---------- EXTRACTED INFORMATION

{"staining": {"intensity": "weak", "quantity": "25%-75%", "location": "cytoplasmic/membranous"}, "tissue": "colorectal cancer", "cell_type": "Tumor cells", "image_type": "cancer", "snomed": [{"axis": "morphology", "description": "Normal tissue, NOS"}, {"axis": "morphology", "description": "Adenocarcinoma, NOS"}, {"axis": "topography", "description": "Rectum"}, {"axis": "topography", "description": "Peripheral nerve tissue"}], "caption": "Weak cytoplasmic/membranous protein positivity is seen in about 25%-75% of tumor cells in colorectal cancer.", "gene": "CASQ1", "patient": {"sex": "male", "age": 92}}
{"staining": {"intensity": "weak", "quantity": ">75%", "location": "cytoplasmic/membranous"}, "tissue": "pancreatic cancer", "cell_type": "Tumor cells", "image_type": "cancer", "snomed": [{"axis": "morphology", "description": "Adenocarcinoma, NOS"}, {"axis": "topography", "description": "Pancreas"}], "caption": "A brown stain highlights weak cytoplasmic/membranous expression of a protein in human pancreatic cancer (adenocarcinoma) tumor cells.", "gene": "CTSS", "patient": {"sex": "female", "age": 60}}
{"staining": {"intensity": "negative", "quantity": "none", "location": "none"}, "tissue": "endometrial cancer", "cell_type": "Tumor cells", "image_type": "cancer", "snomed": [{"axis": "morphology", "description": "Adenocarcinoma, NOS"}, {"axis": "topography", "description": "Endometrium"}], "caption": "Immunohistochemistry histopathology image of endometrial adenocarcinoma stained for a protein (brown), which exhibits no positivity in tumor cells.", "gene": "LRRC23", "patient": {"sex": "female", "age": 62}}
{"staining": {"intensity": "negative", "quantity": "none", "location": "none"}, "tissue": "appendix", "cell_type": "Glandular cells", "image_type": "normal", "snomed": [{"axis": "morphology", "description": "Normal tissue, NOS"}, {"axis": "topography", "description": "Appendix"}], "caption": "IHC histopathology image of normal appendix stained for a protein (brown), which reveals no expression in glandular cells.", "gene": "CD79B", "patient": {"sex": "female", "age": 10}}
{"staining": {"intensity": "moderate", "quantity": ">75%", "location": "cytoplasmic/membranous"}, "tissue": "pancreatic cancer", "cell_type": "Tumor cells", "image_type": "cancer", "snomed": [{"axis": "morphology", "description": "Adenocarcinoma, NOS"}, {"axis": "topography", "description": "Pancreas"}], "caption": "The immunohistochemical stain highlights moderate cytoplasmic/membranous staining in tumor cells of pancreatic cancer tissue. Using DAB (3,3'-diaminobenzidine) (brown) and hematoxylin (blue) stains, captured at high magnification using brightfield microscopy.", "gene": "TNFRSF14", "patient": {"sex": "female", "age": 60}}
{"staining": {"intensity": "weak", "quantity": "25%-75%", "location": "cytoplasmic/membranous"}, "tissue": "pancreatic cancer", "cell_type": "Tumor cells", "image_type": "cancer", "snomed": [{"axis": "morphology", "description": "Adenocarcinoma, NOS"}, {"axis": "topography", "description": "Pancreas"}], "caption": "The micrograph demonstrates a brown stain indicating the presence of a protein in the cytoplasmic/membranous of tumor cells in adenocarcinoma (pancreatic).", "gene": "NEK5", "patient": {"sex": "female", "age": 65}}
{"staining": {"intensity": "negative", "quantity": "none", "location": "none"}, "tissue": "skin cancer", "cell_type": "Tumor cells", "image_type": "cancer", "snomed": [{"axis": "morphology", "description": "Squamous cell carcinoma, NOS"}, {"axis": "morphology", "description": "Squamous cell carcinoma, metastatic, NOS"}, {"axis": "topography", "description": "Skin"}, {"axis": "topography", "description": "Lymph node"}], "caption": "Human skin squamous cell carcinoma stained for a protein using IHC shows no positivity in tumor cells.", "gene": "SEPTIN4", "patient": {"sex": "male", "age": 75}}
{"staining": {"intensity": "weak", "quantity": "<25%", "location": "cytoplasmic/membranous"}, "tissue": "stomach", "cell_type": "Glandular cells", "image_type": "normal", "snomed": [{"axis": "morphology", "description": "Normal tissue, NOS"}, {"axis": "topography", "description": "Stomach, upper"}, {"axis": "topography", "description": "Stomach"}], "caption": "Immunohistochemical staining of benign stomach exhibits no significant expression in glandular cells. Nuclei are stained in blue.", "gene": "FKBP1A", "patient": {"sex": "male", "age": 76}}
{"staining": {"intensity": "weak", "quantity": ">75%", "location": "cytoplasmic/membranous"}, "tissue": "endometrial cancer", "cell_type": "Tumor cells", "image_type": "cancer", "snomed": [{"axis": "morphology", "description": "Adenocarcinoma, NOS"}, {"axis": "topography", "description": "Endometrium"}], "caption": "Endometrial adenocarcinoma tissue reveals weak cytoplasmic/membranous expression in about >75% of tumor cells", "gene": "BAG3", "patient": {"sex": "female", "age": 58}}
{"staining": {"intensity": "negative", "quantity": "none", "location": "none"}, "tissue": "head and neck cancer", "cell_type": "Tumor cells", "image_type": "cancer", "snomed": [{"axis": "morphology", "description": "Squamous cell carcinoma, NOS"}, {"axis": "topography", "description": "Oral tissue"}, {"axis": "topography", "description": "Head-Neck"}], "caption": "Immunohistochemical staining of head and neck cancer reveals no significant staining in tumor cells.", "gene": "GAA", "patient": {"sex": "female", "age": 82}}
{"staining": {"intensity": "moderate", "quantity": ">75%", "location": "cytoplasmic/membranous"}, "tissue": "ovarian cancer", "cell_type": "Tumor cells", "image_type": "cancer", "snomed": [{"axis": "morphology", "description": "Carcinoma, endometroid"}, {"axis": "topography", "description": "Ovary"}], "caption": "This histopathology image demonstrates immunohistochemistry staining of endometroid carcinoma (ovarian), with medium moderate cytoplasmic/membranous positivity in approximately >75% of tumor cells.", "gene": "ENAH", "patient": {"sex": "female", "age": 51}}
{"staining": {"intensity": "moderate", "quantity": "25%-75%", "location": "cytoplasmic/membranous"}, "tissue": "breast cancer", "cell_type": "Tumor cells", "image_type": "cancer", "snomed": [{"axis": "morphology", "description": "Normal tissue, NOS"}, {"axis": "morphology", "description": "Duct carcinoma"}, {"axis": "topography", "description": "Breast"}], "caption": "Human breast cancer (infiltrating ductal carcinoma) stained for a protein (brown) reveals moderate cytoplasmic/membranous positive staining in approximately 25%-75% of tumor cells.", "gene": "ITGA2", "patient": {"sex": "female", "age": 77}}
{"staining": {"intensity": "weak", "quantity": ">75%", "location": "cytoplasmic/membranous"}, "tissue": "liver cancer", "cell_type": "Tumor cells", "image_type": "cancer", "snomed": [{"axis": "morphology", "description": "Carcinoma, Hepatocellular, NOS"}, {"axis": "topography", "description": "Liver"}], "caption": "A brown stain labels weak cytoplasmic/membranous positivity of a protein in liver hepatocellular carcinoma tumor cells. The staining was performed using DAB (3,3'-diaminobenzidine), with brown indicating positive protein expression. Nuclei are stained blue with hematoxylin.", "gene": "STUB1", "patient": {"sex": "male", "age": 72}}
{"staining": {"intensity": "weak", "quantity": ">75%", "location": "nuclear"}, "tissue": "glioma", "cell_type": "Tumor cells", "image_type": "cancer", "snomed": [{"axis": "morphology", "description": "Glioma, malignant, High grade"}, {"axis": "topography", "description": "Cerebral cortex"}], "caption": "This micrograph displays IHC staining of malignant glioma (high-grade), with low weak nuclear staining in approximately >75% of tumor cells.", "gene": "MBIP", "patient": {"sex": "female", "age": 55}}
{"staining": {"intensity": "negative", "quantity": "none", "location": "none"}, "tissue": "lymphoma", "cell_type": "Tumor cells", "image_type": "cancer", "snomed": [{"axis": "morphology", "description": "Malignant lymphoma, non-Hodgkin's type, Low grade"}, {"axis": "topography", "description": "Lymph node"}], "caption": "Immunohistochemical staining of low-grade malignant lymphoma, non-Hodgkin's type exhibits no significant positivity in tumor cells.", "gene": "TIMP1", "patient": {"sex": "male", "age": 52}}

--------------------

▶ **WHAT NEEDS TO BE DONE**: In the entries above, which lines hold the word "Squamous"? Copy them out.

▶ **ANSWER SPACE**:
{"staining": {"intensity": "negative", "quantity": "none", "location": "none"}, "tissue": "skin cancer", "cell_type": "Tumor cells", "image_type": "cancer", "snomed": [{"axis": "morphology", "description": "Squamous cell carcinoma, NOS"}, {"axis": "morphology", "description": "Squamous cell carcinoma, metastatic, NOS"}, {"axis": "topography", "description": "Skin"}, {"axis": "topography", "description": "Lymph node"}], "caption": "Human skin squamous cell carcinoma stained for a protein using IHC shows no positivity in tumor cells.", "gene": "SEPTIN4", "patient": {"sex": "male", "age": 75}}
{"staining": {"intensity": "negative", "quantity": "none", "location": "none"}, "tissue": "head and neck cancer", "cell_type": "Tumor cells", "image_type": "cancer", "snomed": [{"axis": "morphology", "description": "Squamous cell carcinoma, NOS"}, {"axis": "topography", "description": "Oral tissue"}, {"axis": "topography", "description": "Head-Neck"}], "caption": "Immunohistochemical staining of head and neck cancer reveals no significant staining in tumor cells.", "gene": "GAA", "patient": {"sex": "female", "age": 82}}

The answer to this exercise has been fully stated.